Thursday, July 24, 2014

Ten Miles Past Normal by Frances O'Roark Dowell


Title: Ten Miles Past Normal
Author: Frances O'Roark Dowell
Publisher: Simon and Schuster
Rating: WARTY!

Janie Gorman is a bit of a loser. She's the kind of person who tends to complain about how bad her life is without realizing that the problems of which she complains so fluently (some might say flatulently) are within her own grasp to fix. Janie lives on a farm. The idea of moving there was originally hers, but she's come to regret it. She lives out of town, and now she's moved up to high school she hardly gets chance to see her friends from middle school. The only one she still sees with any regularity is Sarah, who is a bit shallow at best, and Janie is starting to have doubts about how sturdy that friendship is.

Janie is a loner, who tends to end up with farm smells on her, which repel other kids. She could of course get up earlier so that she can complete her farm chores, then shower and get dressed for school, but she's too dumb to register that solution as both practical and within her grasp. She is on 'B' lunch, whereas her middle school friends are all on 'A' lunch, and she's too dumb to engineer meetings with them, so she goes to sit in the library alone rather than sit in the cafeteria alone. In art class, she sits between two people who are constantly flirting, yet she's too dumb to switch places with one of them.

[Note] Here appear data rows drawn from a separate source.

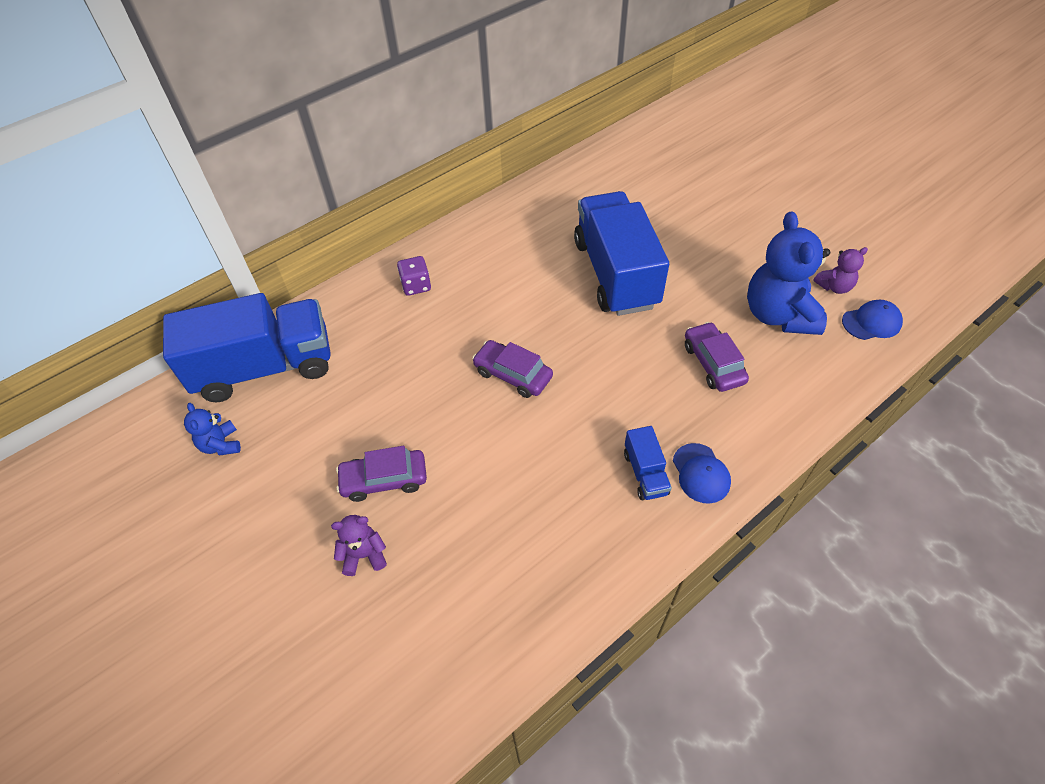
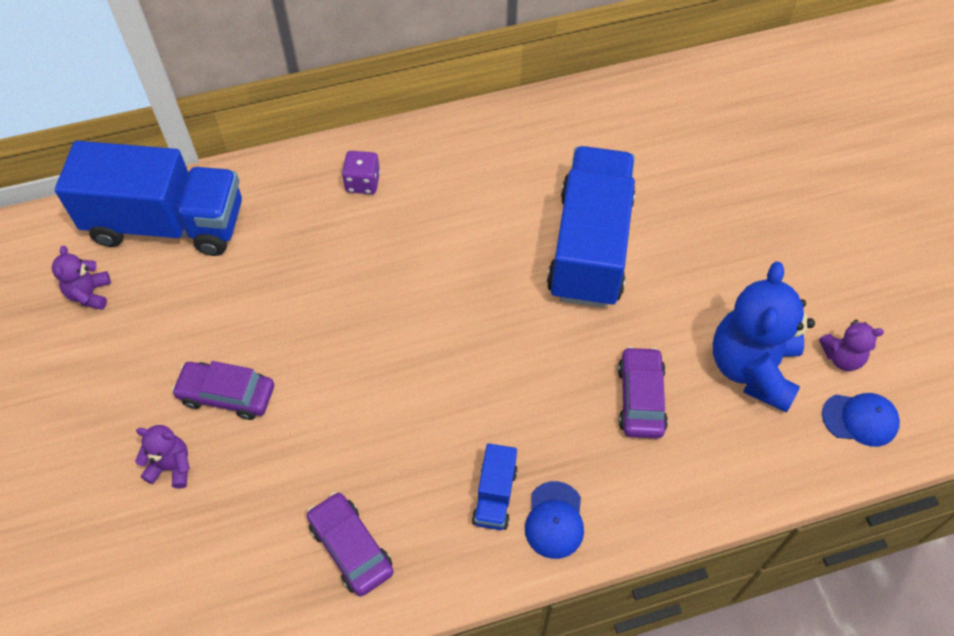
camera: 20 degrees right, 5 degrees up
(221, 444) = (90, 294): blue teddy bear -> purple teddy bear
(513, 374) = (413, 327): purple car -> purple car (351, 548)

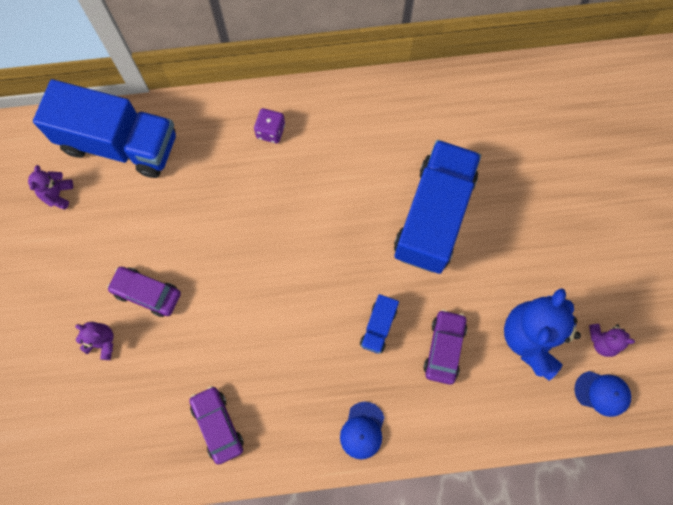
camera: 10 degrees right, 15 degrees up
(495, 495) = (324, 404): blue truck -> blue truck (378, 327)

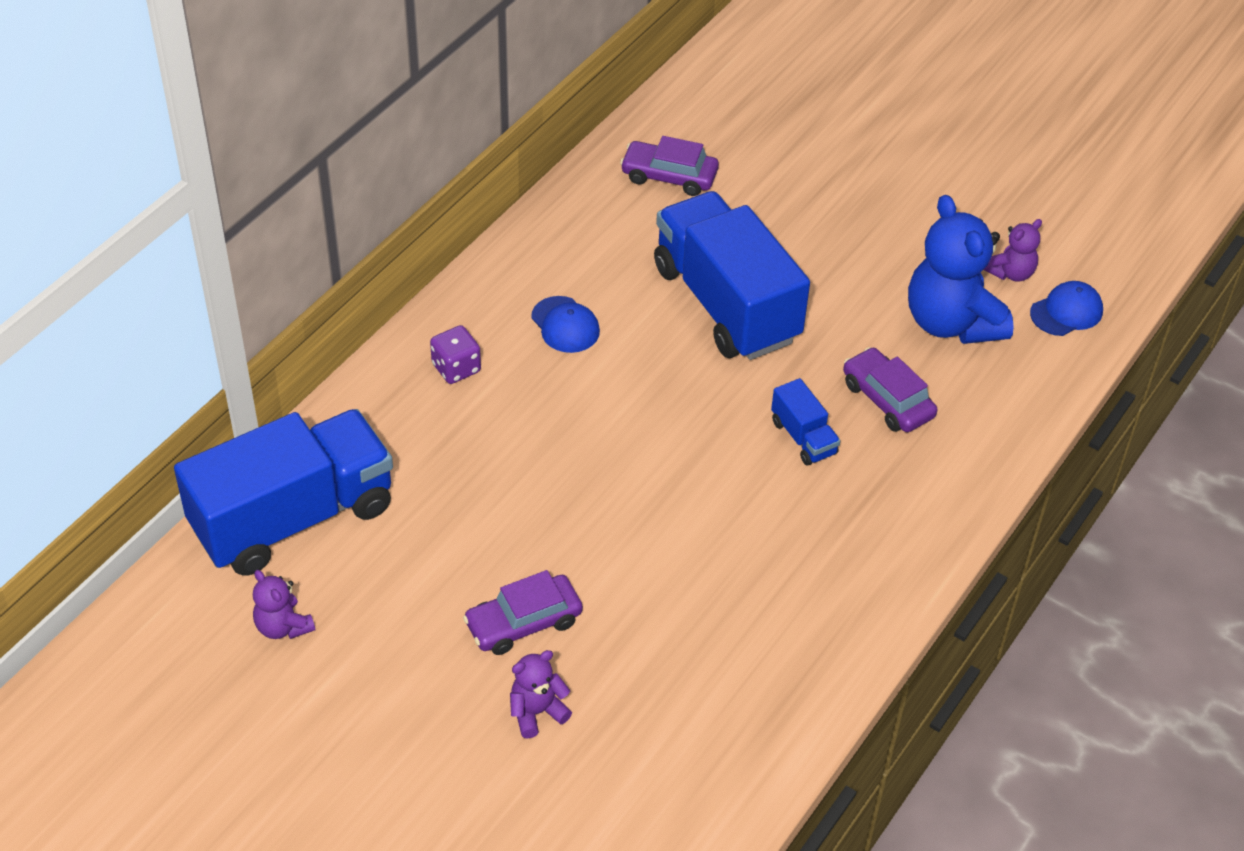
camera: 50 degrees left, 25 degrees down
(217, 425) = (767, 665): purple car -> purple car (669, 176)
(362, 430) = (910, 534): blue cap -> blue cap (565, 325)

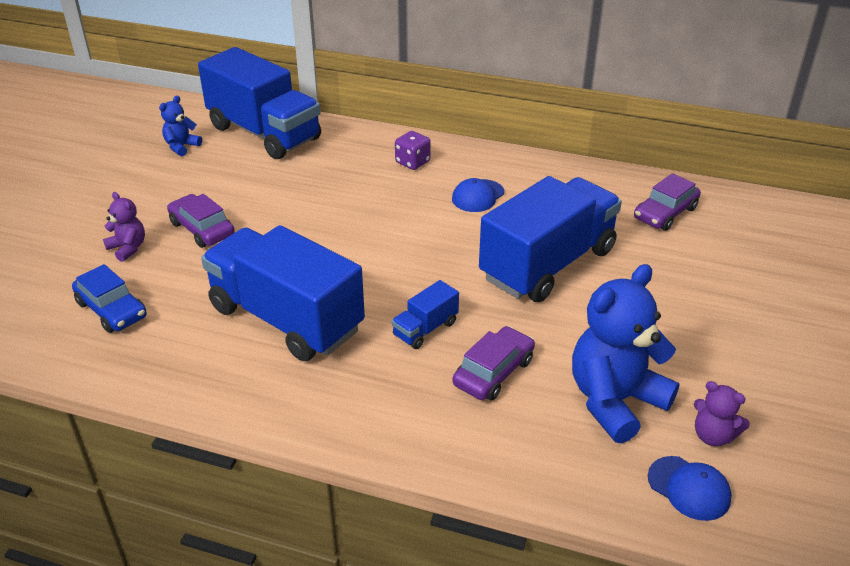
camera: 75 degrees right, 10 degrees down
(283, 626) = (181, 147): purple teddy bear -> blue teddy bear
(669, 176) = (665, 213): purple car -> purple car turned 135 degrees counterclockwise
(669, 737) = (112, 310): none -> blue car
(745, 559) = (286, 319): none -> blue truck

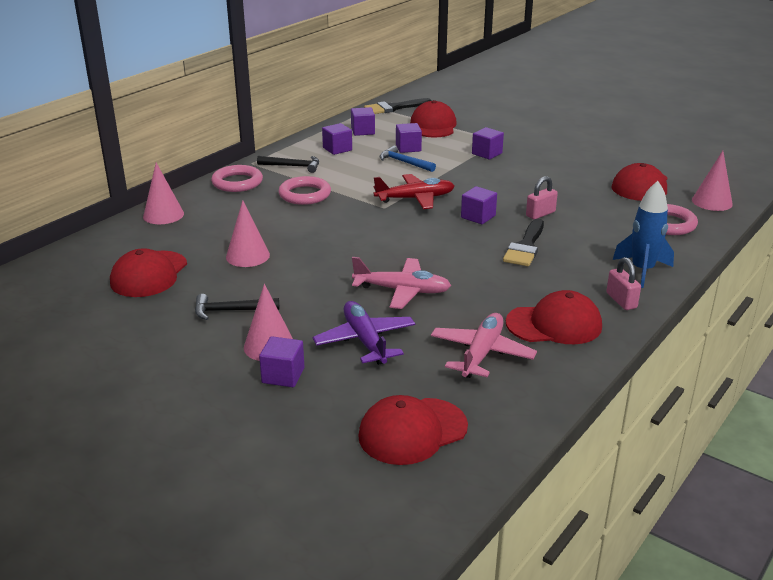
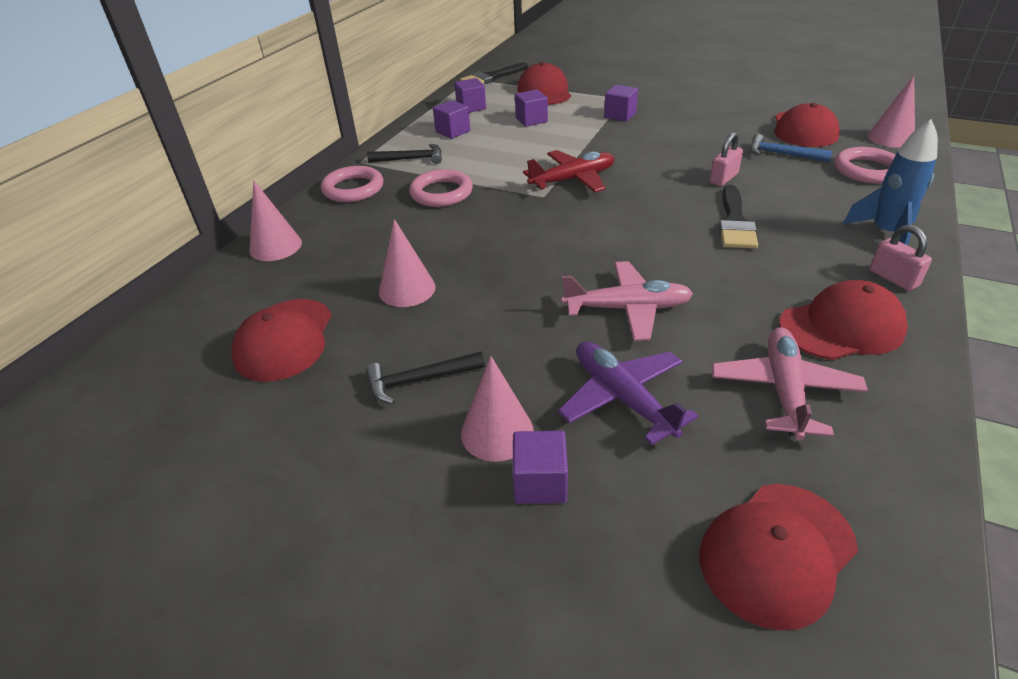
camera: 10 degrees left, 10 degrees up
(404, 162) = (535, 137): blue hammer -> blue hammer (781, 154)
(478, 217) = (657, 192): purple cube -> none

Her salvation from dumbness comes, oddly enough, via Sarah, when the latter promotes herself as a potential bass player for the after school 'jam band'. Sarah's only interest is in Jeremy, the 'dreamy' guitar player, but when Sarah realizes that bass guitars actually have size and weight, she chickens out. Janie, meanwhile, who had been swept along under the pretence that she can sing, tries the bass, and discovers that it resonates with her in more than one way, so she starts learning to play it.

Slowly, Janie starts to see that she has a life, and the nicknames she has garnered for herself, Farm Girl, Haystack Hair, Goat Girl, and even Skunk Girl after the incident with the goat poop, drop away, as did my interest in this novel. Janie was far too much of a loser and far too limp and slow to get a grip that I could not get with her at all. She really was a skunk girl after all and it's true: she's not even close to normal unless you equate 'normal' with poor YA protagonists.